■ **WHAT YOU ARE ASKED TO DO**:
In the copy, include no images. Reproduce the entries exactly.

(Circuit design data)

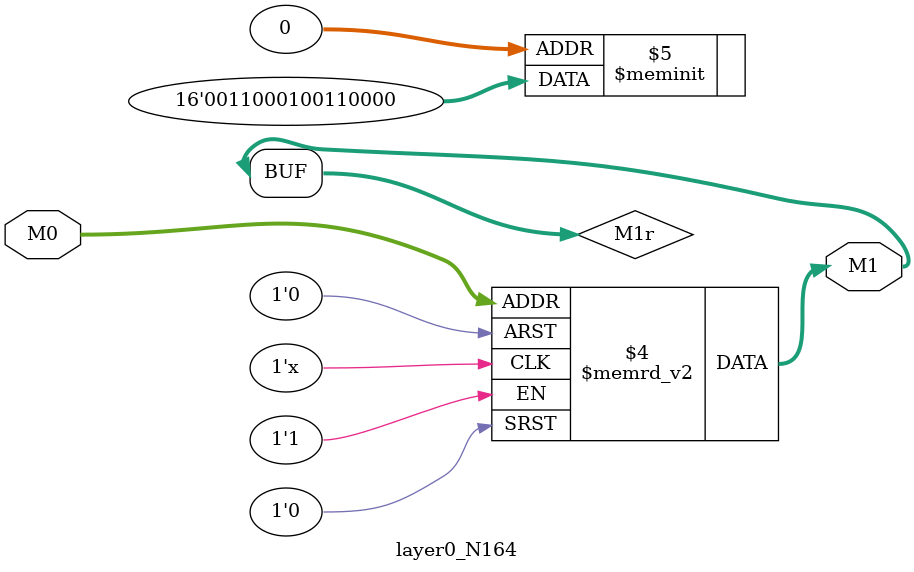
<source format=v>
module layer0_N164 ( input [2:0] M0, output [1:0] M1 );

	(*rom_style = "distributed" *) reg [1:0] M1r;
	assign M1 = M1r;
	always @ (M0) begin
		case (M0)
			3'b000: M1r = 2'b00;
			3'b100: M1r = 2'b01;
			3'b010: M1r = 2'b11;
			3'b110: M1r = 2'b11;
			3'b001: M1r = 2'b00;
			3'b101: M1r = 2'b00;
			3'b011: M1r = 2'b00;
			3'b111: M1r = 2'b00;

		endcase
	end
endmodule

</source>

■ **ANSWER SECTION**:
<source format=v>
module layer0_N164 ( input [2:0] M0, output [1:0] M1 );

	(*rom_style = "distributed" *) reg [1:0] M1r;
	assign M1 = M1r;
	always @ (M0) begin
		case (M0)
			3'b000: M1r = 2'b00;
			3'b100: M1r = 2'b01;
			3'b010: M1r = 2'b11;
			3'b110: M1r = 2'b11;
			3'b001: M1r = 2'b00;
			3'b101: M1r = 2'b00;
			3'b011: M1r = 2'b00;
			3'b111: M1r = 2'b00;

		endcase
	end
endmodule

</source>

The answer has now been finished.